*Fragmento proporcionado*:
Al pobre hombre los desengaños le tenían apesadumbrado y mohíno y aún era peor por el hecho de que cuanto más se empeñaba él en hacerle ver la verdad a su amo, más se preocupaban los demás en mantenerle en el engaño hasta el punto de llegar a tildarle de mentiroso y causar así la ira de su señor.



El caso es que a todos los efectos Dorotea siguió siendo la princesa Micomicona y el engaño siguió adelante, ahora con la colaboración de los recién llegados.

Pero esta complicación no parece suficiente a nuestro autor, ya que lo complica aún más con la llegada de dos nuevos personajes:

pero a todo puso silencio un pasajero que en aquella sazón entró en la venta, el cual en su traje mostraba ser cristiano recién venido de tierra de moros, porque venia vestido con una casaca de paño azul, corta de faldas, con medias mangas y sin cuello; los calzones eran asimismo de lienzo azul, con bonete de la misma color; traía unos borceguíes datilados y un alfanje morisco, puesto en un tahelí que le atravesaba el pecho. Entró luego tras él, encima de un jumento, una mujer a la morisca vestida, cubierto el rostro, con una toca en la cabeza; traía un bonetillo de brocado, y vestida una almalafa, que desde los hombros a los pies la cubría.

*Datos proporcionados*:
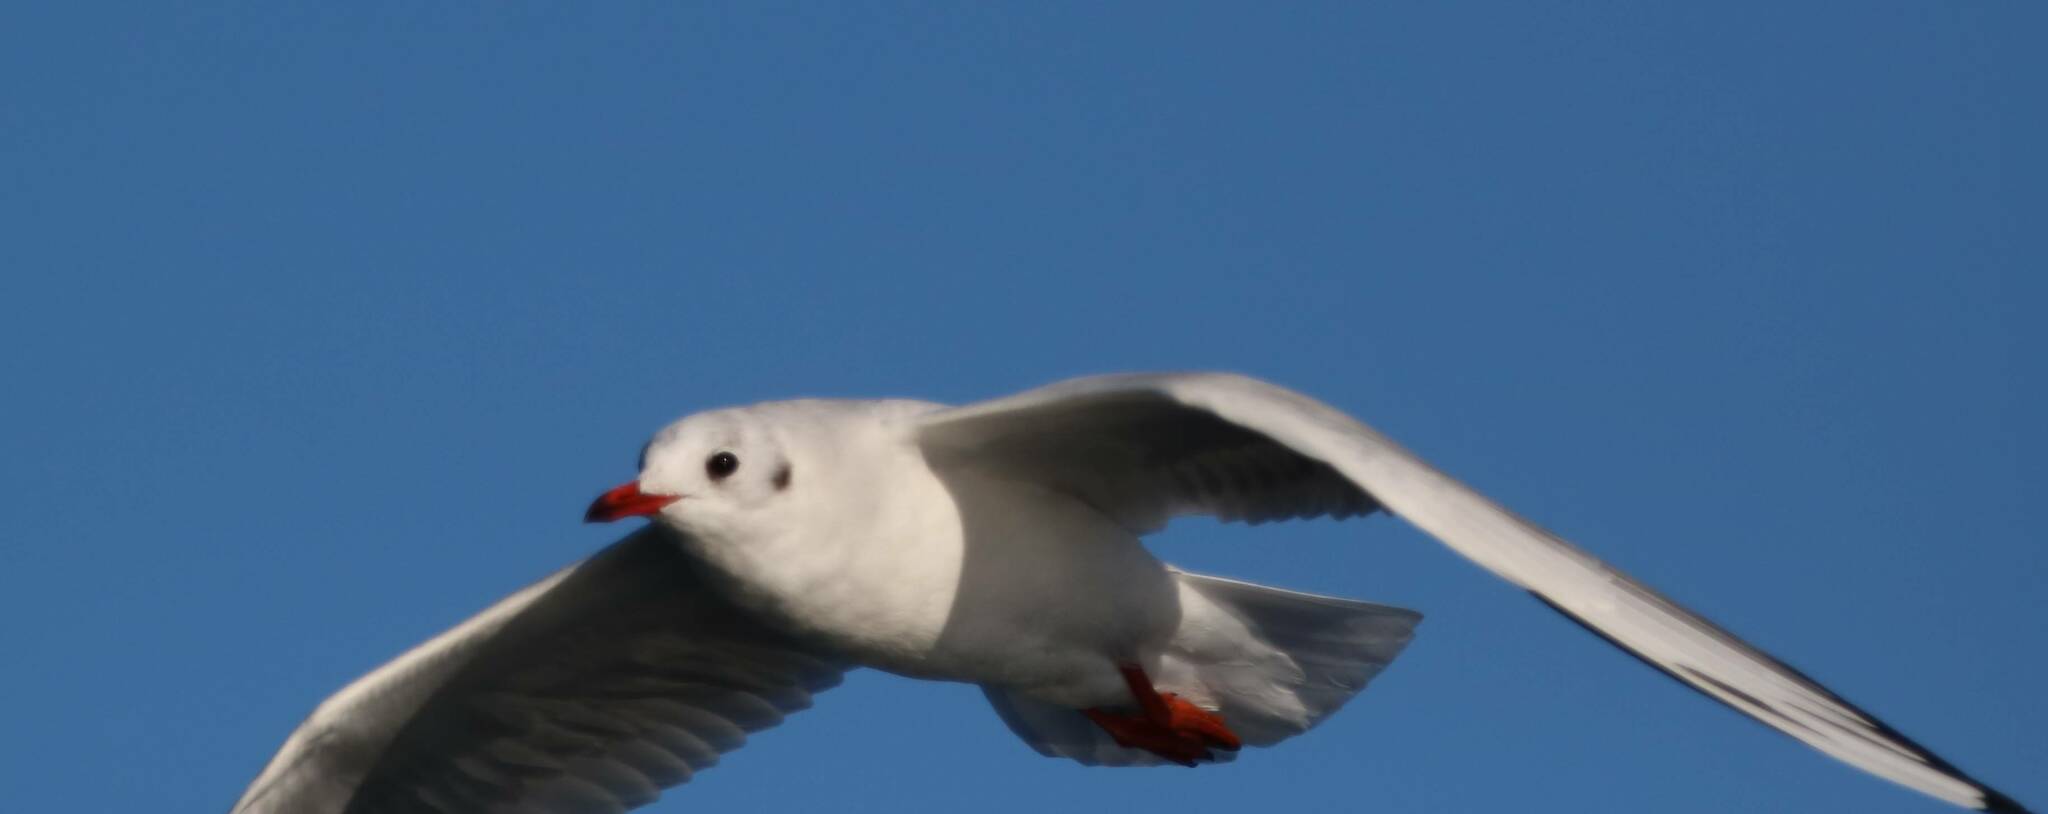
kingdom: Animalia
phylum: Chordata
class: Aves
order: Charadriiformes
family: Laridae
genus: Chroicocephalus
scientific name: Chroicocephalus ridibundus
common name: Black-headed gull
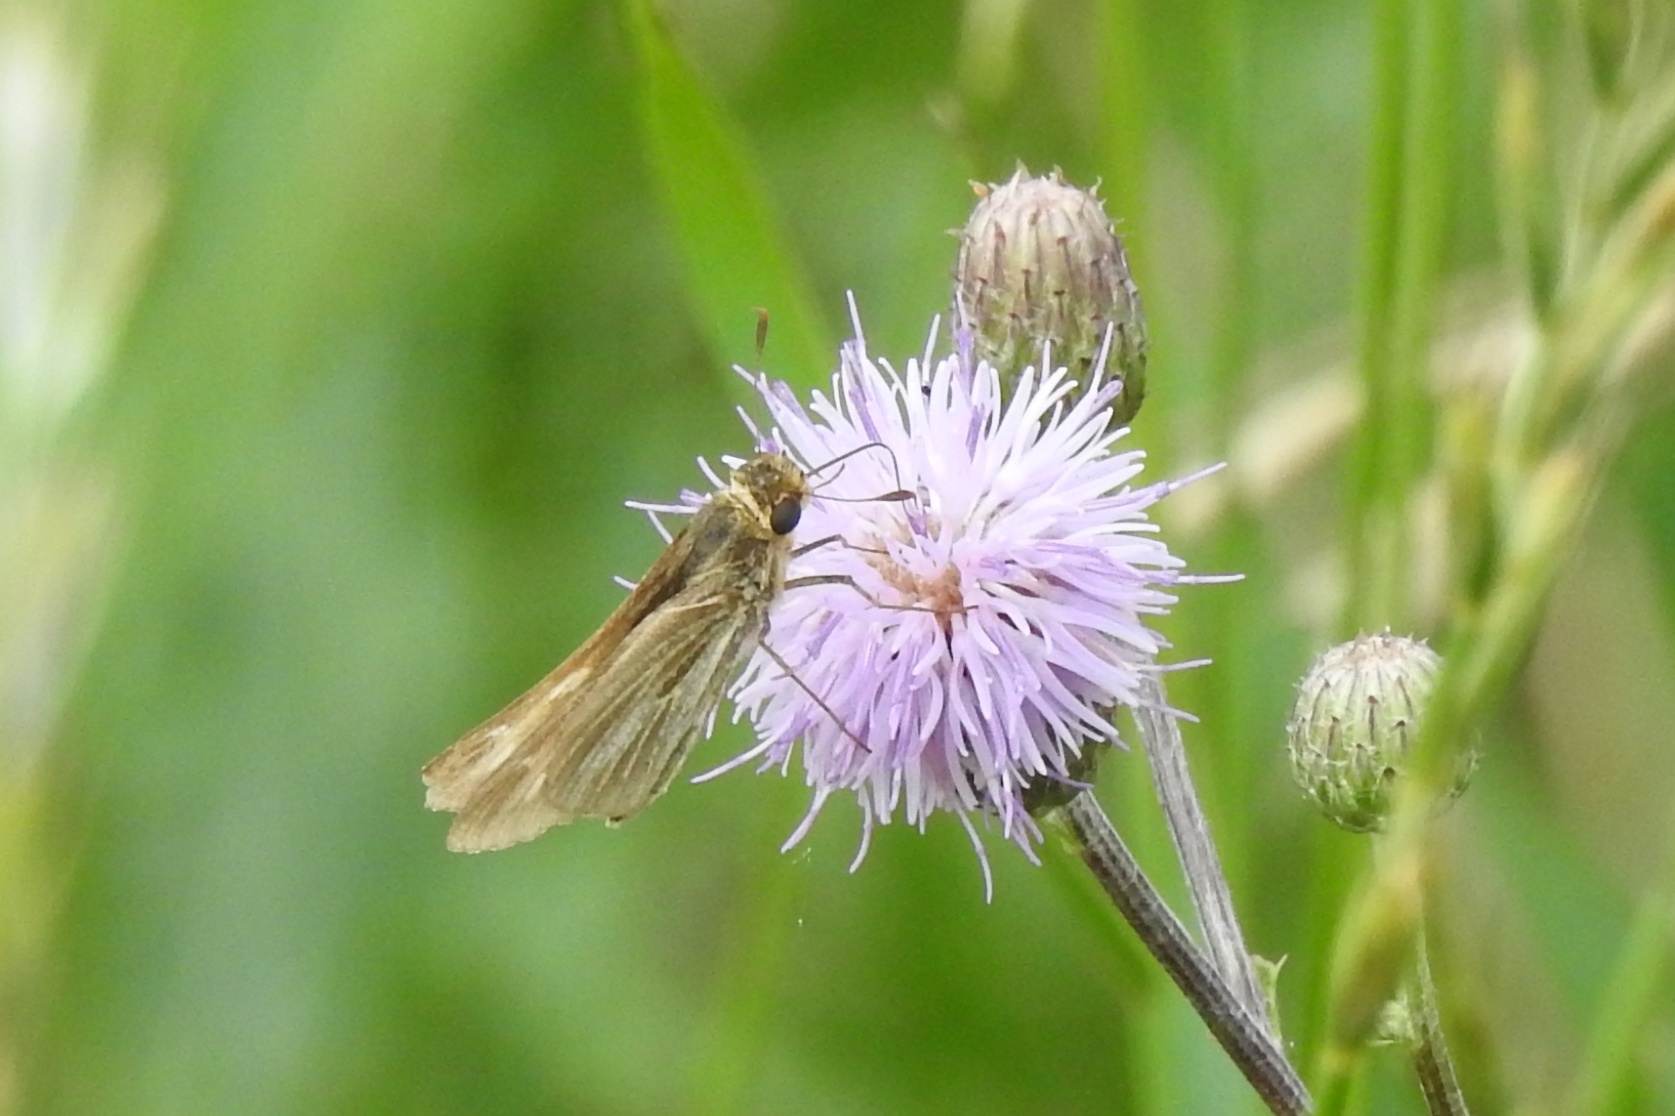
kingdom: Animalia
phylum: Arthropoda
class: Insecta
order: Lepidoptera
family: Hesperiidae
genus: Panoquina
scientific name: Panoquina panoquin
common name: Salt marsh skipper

*Tarea*: Reescribe la parte del fragmento que comienza en "pero a todo" y termina en "pies la cubría.", con "jumento" sustituido por "asno".

*Respuesta completa*:
pero a todo puso silencio un pasajero que en aquella sazón entró en la venta, el cual en su traje mostraba ser cristiano recién venido de tierra de moros, porque venia vestido con una casaca de paño azul, corta de faldas, con medias mangas y sin cuello; los calzones eran asimismo de lienzo azul, con bonete de la misma color; traía unos borceguíes datilados y un alfanje morisco, puesto en un tahelí que le atravesaba el pecho. Entró luego tras él, encima de un asno, una mujer a la morisca vestida, cubierto el rostro, con una toca en la cabeza; traía un bonetillo de brocado, y vestida una almalafa, que desde los hombros a los pies la cubría.